Hyacinthus L., Hyacinthe, Pflanzengattung aus der Familie der Liliaceen (s. d.). Man kennt etwa 30 Arten, die fast sämtlich der Flora der Mittelmeerländer angehören, schön blühende Zwiebelgewächse mit grundständigen, schmallinealen oder bandförmig verbreiterten Blättern. Die aus Kleinasien stammende Gartenhyacinthe (H. orientalis L.) ist eine der beliebtesten Zierpflanzen sowohl wegen der schönen Farbe als auch wegen des angenehmen Geruchs ihrer Blüten. Sie stammt aus dem Orient, kam in der zweiten Hälfte des 16. Jahrh. von Bagdad nach Aleppo und wurde 1596 schon in England kultiviert. Im Laufe der Zeit wurde sie im südl. Frankreich und in Italien naturalisiert und in fast ganz Europa im freien Lande oder in Töpfen gezogen, nirgends jedoch so sehr wie in Holland, insbesondere in der Umgebung von Haarlem, wo jährlich 2‒300 ha damit bebaut werden. Dort ist auch die größte Zahl der Varietäten (Sorten) erzielt, die sich durch die Höhe des Blütenschafts, die Zahl der Blumen und die Größe und Beschaffenheit derselben, die entweder einfach oder gefüllt, d. h. zwei-, drei- oder sogar vierfach sind, hauptsächlich aber durch die Farbe voneinander unterscheiden. Die ursprüngliche blaue oder indigoblaue Farbe wandelte sich nach und nach in Weiß, Rosa, Rot, Karmin, Porzellanblau, Purpur, Violett, das sich gleich dem Blau häufig dem Schwarz nähert; auch findet man bei ihnen Gelb und Orange, wenn auch nicht die reinen und intensiven Farben der Tulpe. Früher mehr als jetzt gab es auch Blumen, welche mit mehr als einer Farbe ausgestattet waren, sog. Bizarren.

In Südeuropa, besonders in Frankreich und Italien, wird die römische oder Pariser Hyacinthe (H. praecox Jord.) kultiviert. Dieselbe unterscheidet sich von der gewöhnlichen, die man zum Unterschiede von jenen auch großblumige oder holländische Hyacinthe nennt, durch viel frühere Blütezeit sowie durch kleinere und spärlichere Blumen an einem Blütenschaft. Wegen der frühen Blütezeit werden einige Varietäten dieser Rasse, besonders die Sorte Romaine blanche, zur Frühtreiberei im November und Dezember verwendet.

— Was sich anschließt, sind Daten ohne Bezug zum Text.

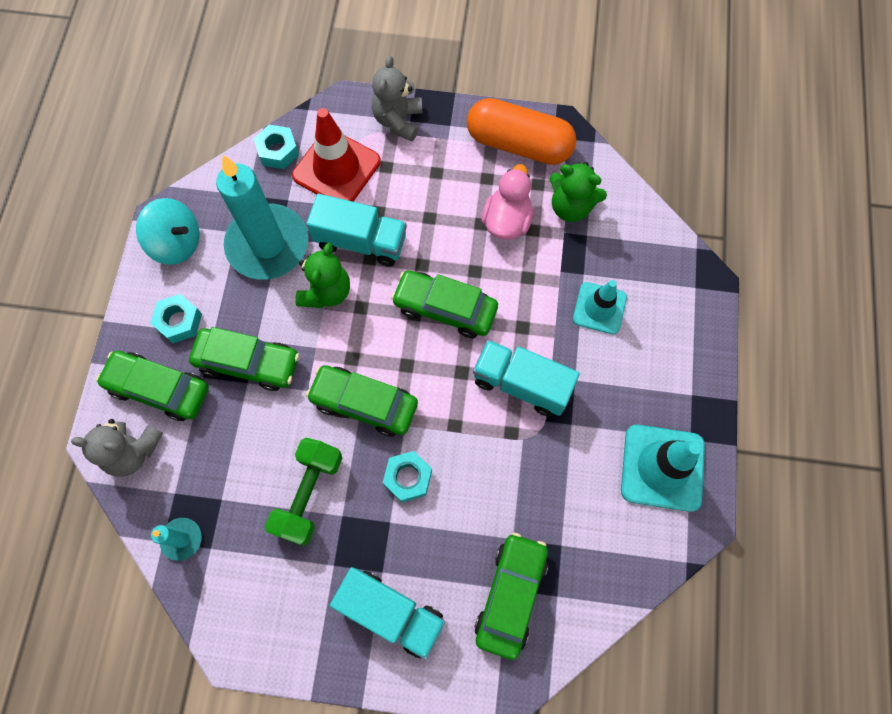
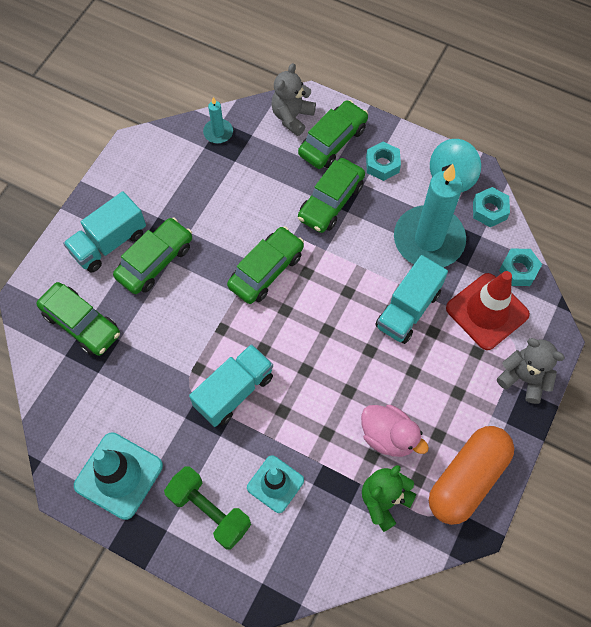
camera: 110 degrees right, 5 degrees down
(309, 494) = (214, 215): green dumbbell -> green dumbbell (209, 511)
(326, 292) = (370, 270): green teddy bear -> none
(408, 478) = (196, 283): turquoise nut -> turquoise nut (489, 210)
(445, 308) = (323, 355): green car -> green car (155, 261)

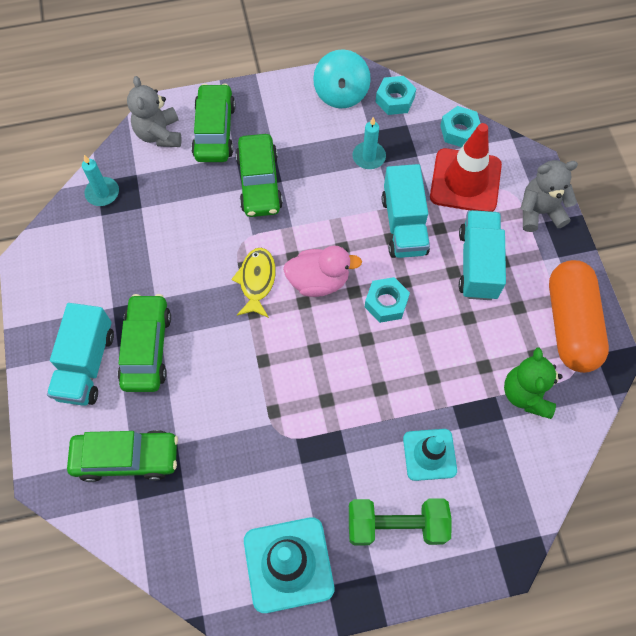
camera: 40 degrees left, 0 degrees up
(234, 391) = (323, 405): turquoise truck -> turquoise truck (478, 264)
(266, 270) = (256, 281): green car -> yellow fish
(382, 164) = (275, 122): turquoise nut -> turquoise nut (386, 303)
(388, 436) = (482, 339): pink duck -> pink duck (318, 281)
(428, 240) = (369, 157): turquoise candle -> turquoise candle, size x0.44

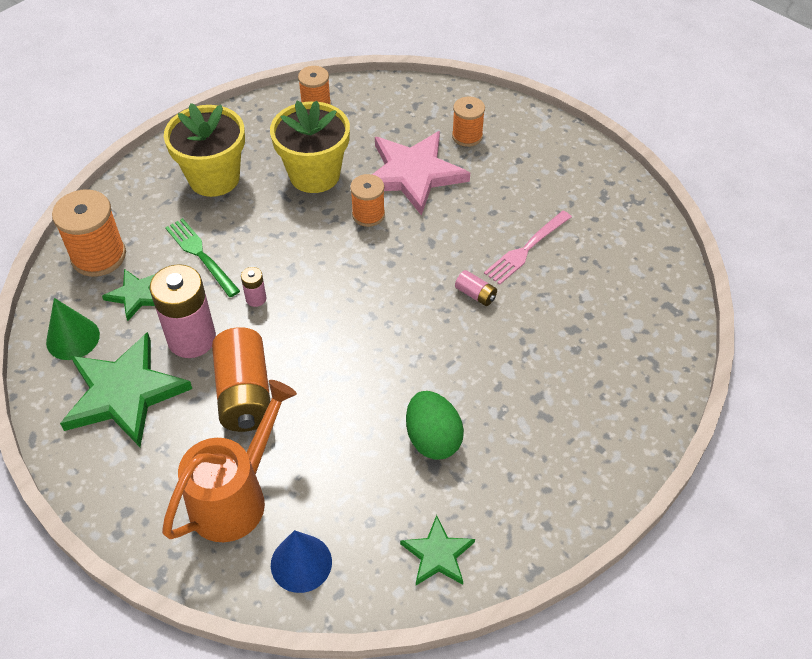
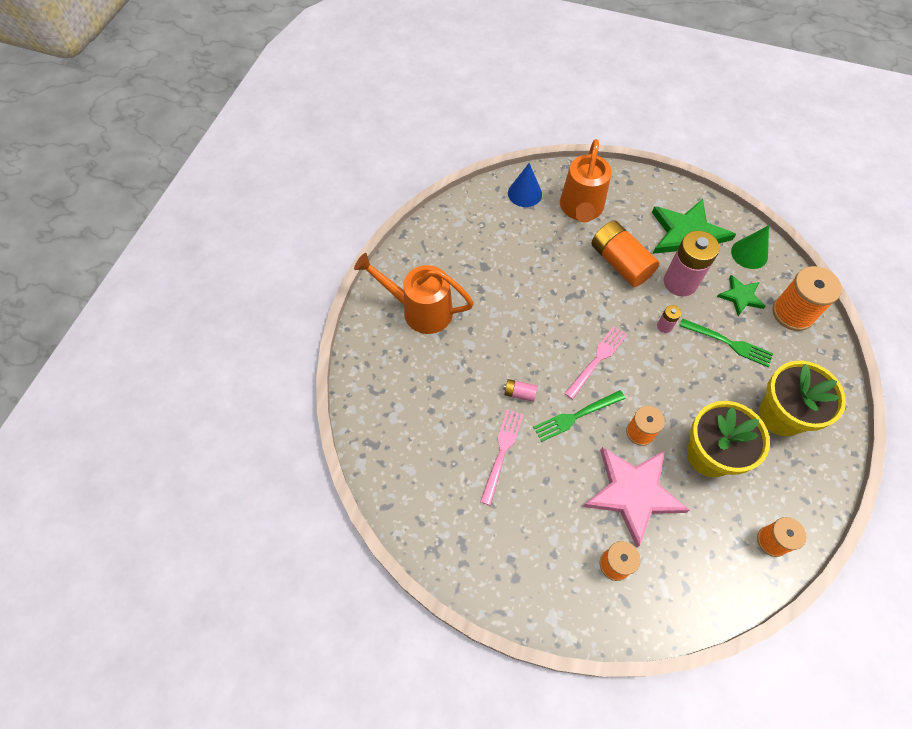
camera: 155 degrees right, 10 degrees up
(362, 294) = (597, 359): none -> pink fork
(426, 251) = (576, 416): none -> green fork
(433, 439) = (493, 280): green egg -> none
(437, 554) = (457, 223): green star -> none
(555, 438) = (419, 310): none -> orange watering can

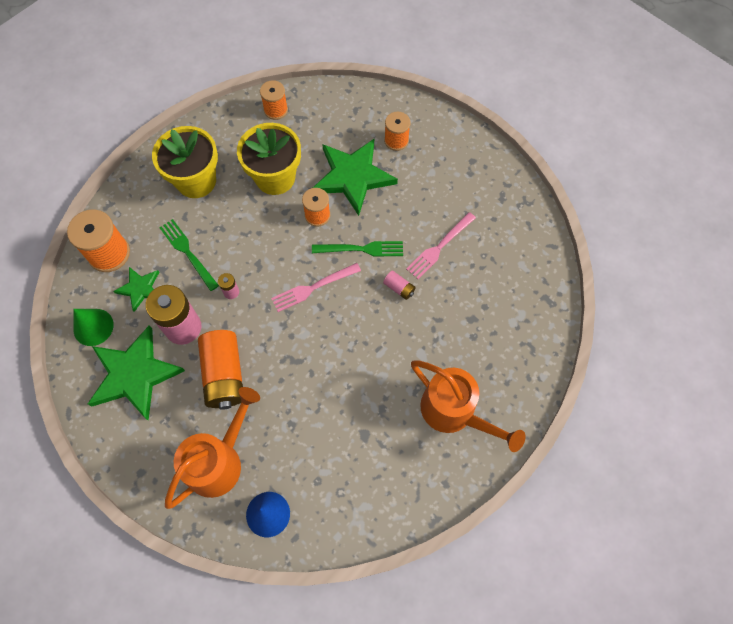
camera: 155 degrees left, 5 degrees up
(633, 493) = (353, 177): pink star -> green star

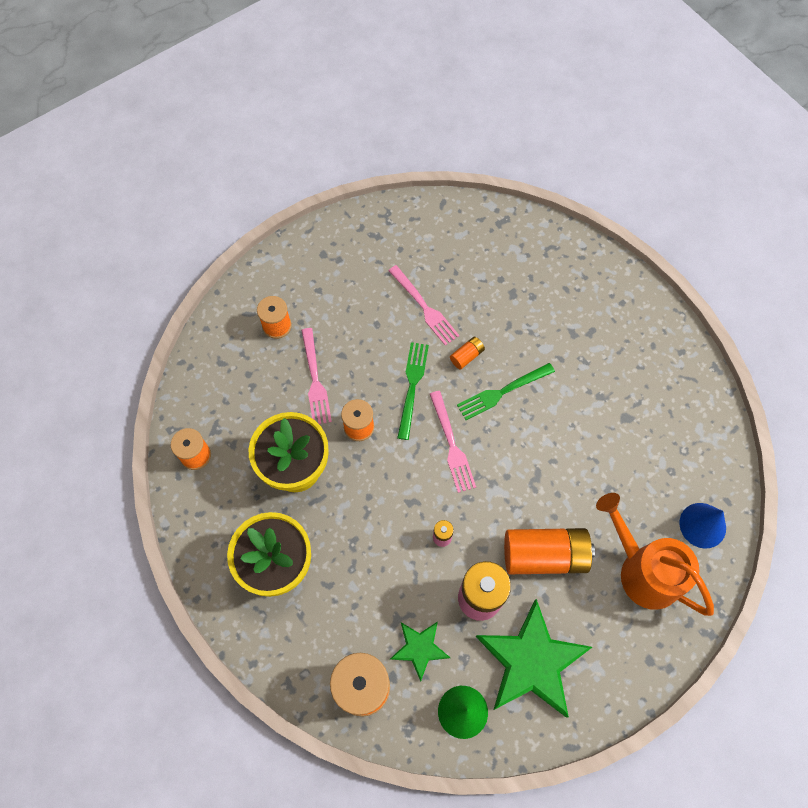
camera: 80 degrees left, 0 degrees up
(187, 252) = (379, 585): green fork -> green fork (502, 392)
(353, 177) = (315, 380): green star -> pink fork
(399, 288) = (467, 356): pink battery -> orange battery
(455, 413) = (611, 329): orange watering can -> none

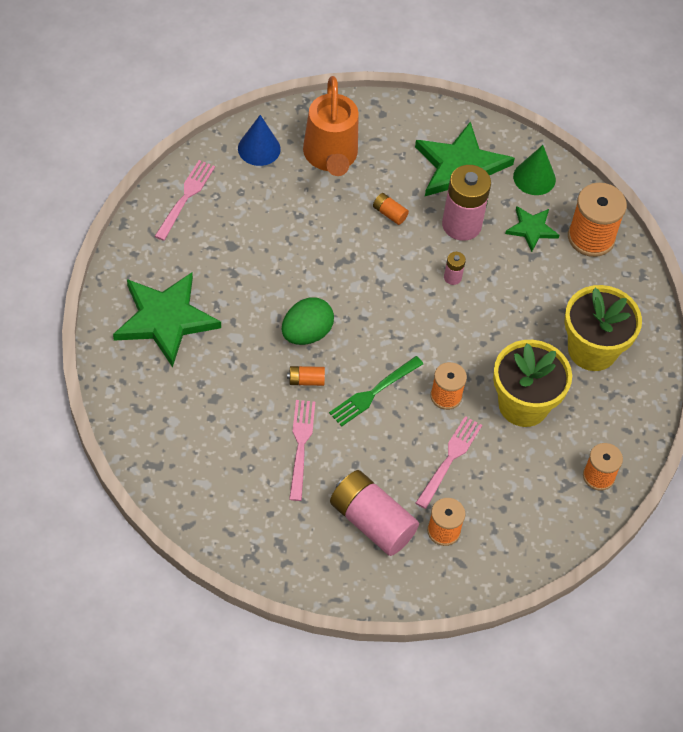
camera: 145 degrees left, 10 degrees down
(330, 294) = (371, 521): none -> pink battery
(452, 445) = (384, 328): pink fork -> pink fork (186, 197)
(502, 392) = (306, 333): green fork -> green egg
(544, 555) = (389, 213): orange battery -> orange battery, size x0.44
(605, 321) = (165, 319): none -> green star

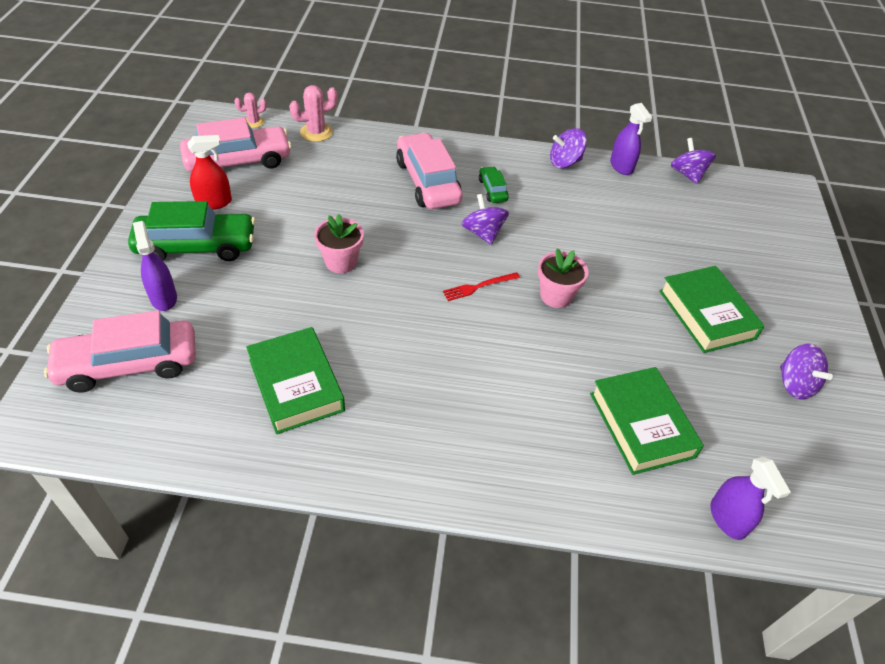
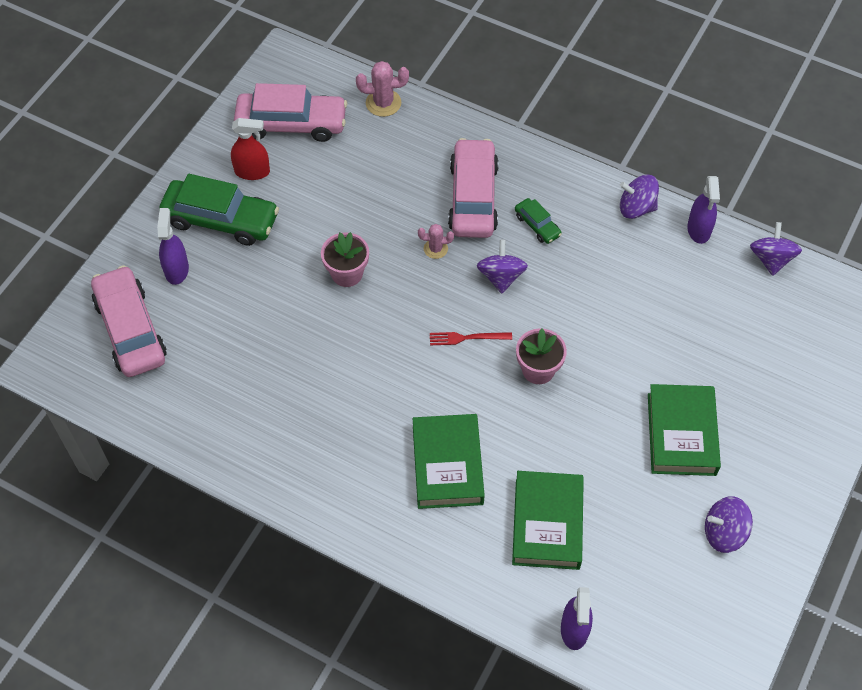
camera: 25 degrees right, 10 degrees up
(129, 364) = (131, 329): pink car -> pink car turned 60 degrees clockwise
(253, 122) = (324, 74): pink cactus -> pink cactus (435, 249)
(296, 385) = (260, 391): green book -> green book (447, 465)
(492, 190) = (537, 225): green car -> green car turned 135 degrees clockwise
(795, 384) = (724, 533): purple spinning top -> purple spinning top turned 90 degrees clockwise

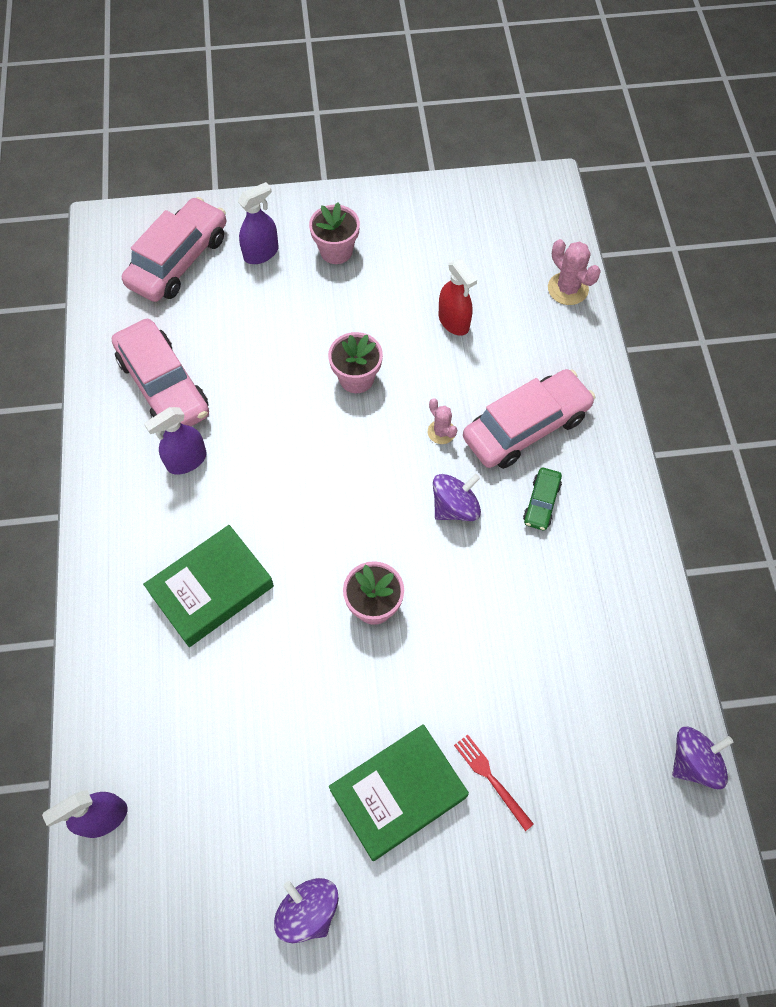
camera: 55 degrees right, 5 degrees up
(221, 220) = (336, 251): green car -> pink flower pot
(252, 171) = (405, 241): red spray bottle -> red spray bottle (454, 321)
(291, 124) = (480, 236): pink car -> pink car (163, 386)
(467, 338) = (363, 520): red fork -> red fork (491, 779)
(547, 524) = (205, 720): green book -> none
(636, 208) = (642, 582): purple spinning top -> none
(699, 229) = (668, 661): purple spray bottle -> purple spray bottle (186, 461)

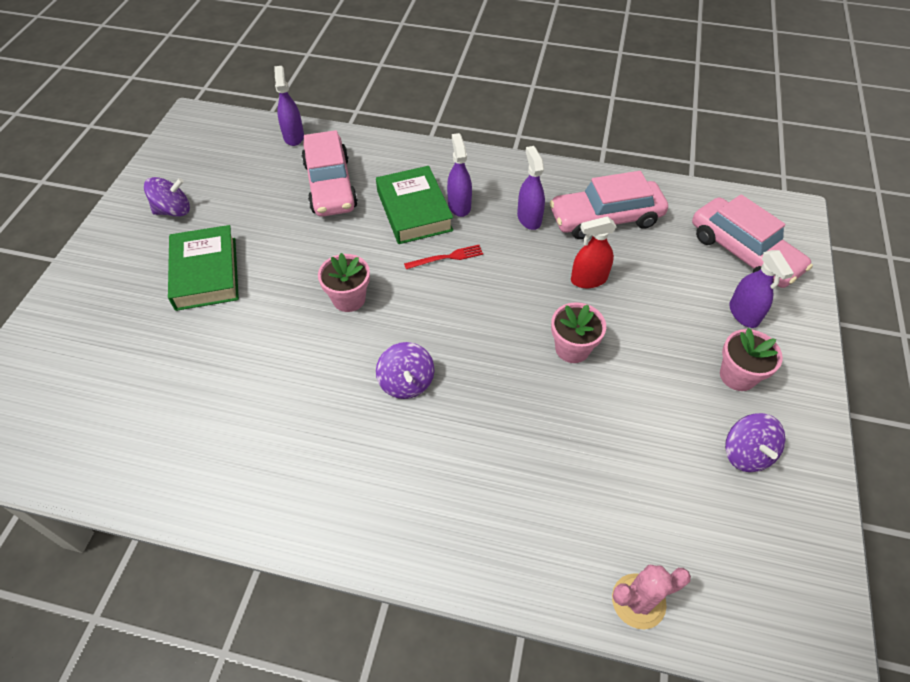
camera: 110 degrees right, 10 degrees down
(187, 541) = (459, 205): none -> purple spray bottle
(441, 432) = (488, 398): pink cactus -> none
(454, 321) = (618, 454): red spray bottle -> red spray bottle (588, 279)
(491, 779) = (175, 330): red fork -> red fork (446, 257)
(526, 427) = (464, 475): pink car -> pink car (330, 185)
(541, 502) = (377, 456): green car -> none
(694, 762) = (81, 479): purple spinning top -> purple spinning top (746, 453)

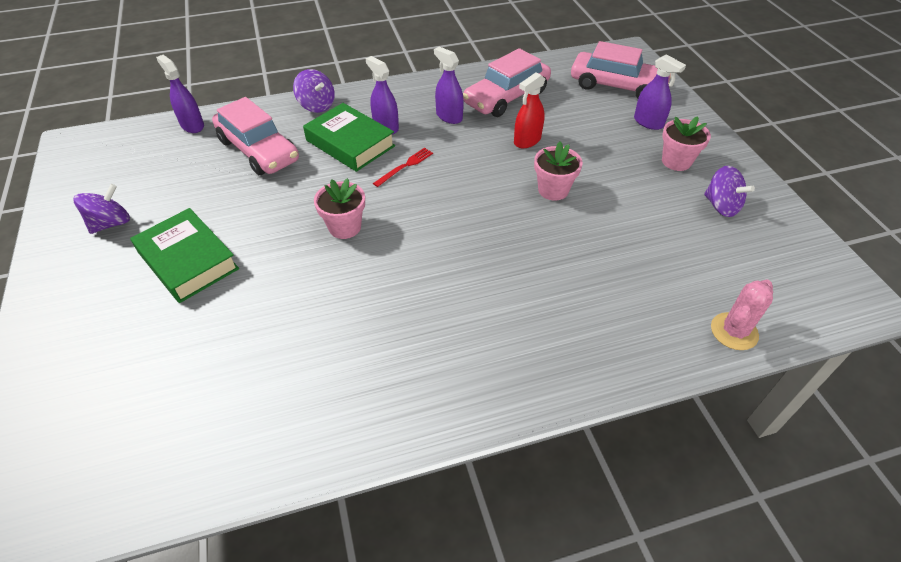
camera: 30 degrees left, 5 degrees down
(406, 382) = (445, 267): purple spinning top -> purple spinning top (317, 105)

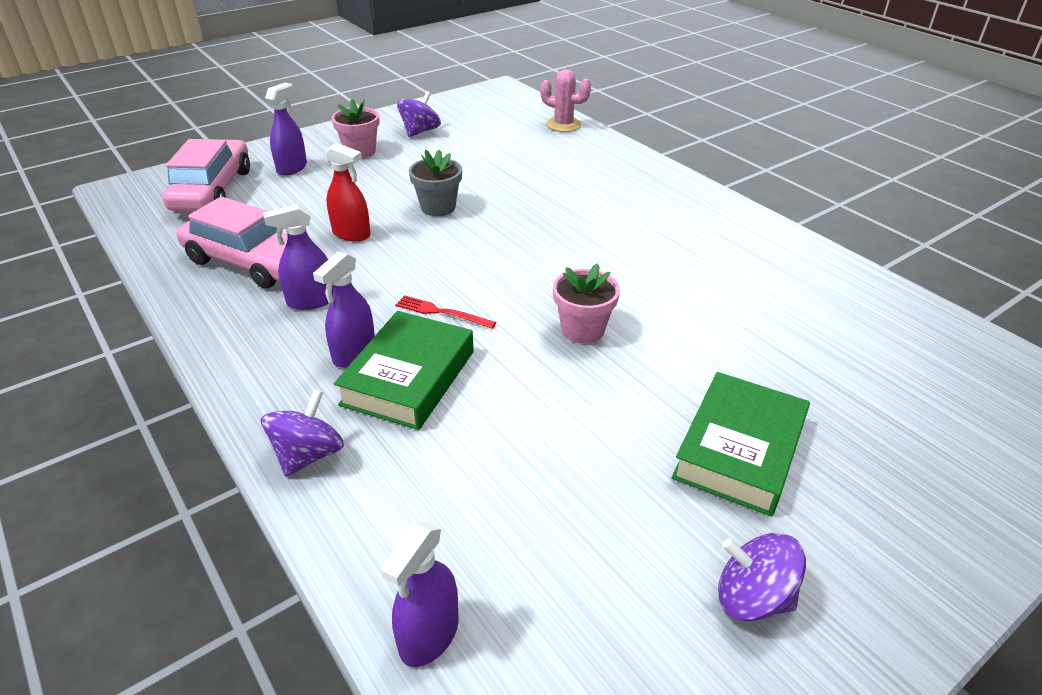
camera: 110 degrees left, 10 degrees down
(258, 150) = (469, 481): pink car -> none
(449, 116) = (311, 301): purple spray bottle -> purple spray bottle turned 45 degrees clockwise
(553, 190) = (438, 207): pink flower pot -> grey flower pot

Die Hyacinthe wird meistens durch Brutzwiebeln fortgepflanzt. Die Aussaat kann nur den Zweck haben, neue Farbenvarietäten zu erziehen; doch blühen die Sämlinge meistens erst im fünften oder sechsten Jahre. Eine Zwiebel der Hyacinthe blüht gewöhnlich mehrere Jahre nacheinander, ja sie scheint sich sogar lange Jahre in ihrem Bestande zu erhalten, in der That aber erneuert sie sich fort und fort, und zwar von der Mitte aus.

Die Hyacinthen verlangen zu ihrem Gedeihen einen sandigen, gut kultivierten Boden mit einem möglichst gleichmäßigen Grundwasserstand von etwa 1 m, sodaß die Wurzeln die gleichmäßig feuchten Bodenschichten erreichen können, die Zwiebeln aber in der obern Schicht verhältnismäßig trocken liegen. In Sandboden, der auch in den tiefern Schichten austrocknet, bleiben die Zwiebeln klein und in zu feuchtem gehen sie durch Fäulnis und andere Krankheiten zu Grunde.

Die Kultur im Großen wird nur in Holland in der Umgegend von Haarlem, bei Berlin und von einem Züchter in Gent in Belgien betrieben. Bei Berlin ist die Kultur der Hyacinthe auch nur auf eine geringere Zahl von Sorten beschränkt, viele Varietäten können auch dort nicht mehr mit Erfolg kultiviert werden. Dagegen gedeihen in Holland alle Sorten und wird von dort der bei weitem größte Teil des Bedarfs der ganzen Welt zum Treiben im Winter gedeckt. (S. Blumenzwiebeln.) Die Zahl der in Holland zum Verkauf kultivierten Hyacinthensorten beträgt jetzt noch über 500, früher war dieselbe eine bedeutend größere.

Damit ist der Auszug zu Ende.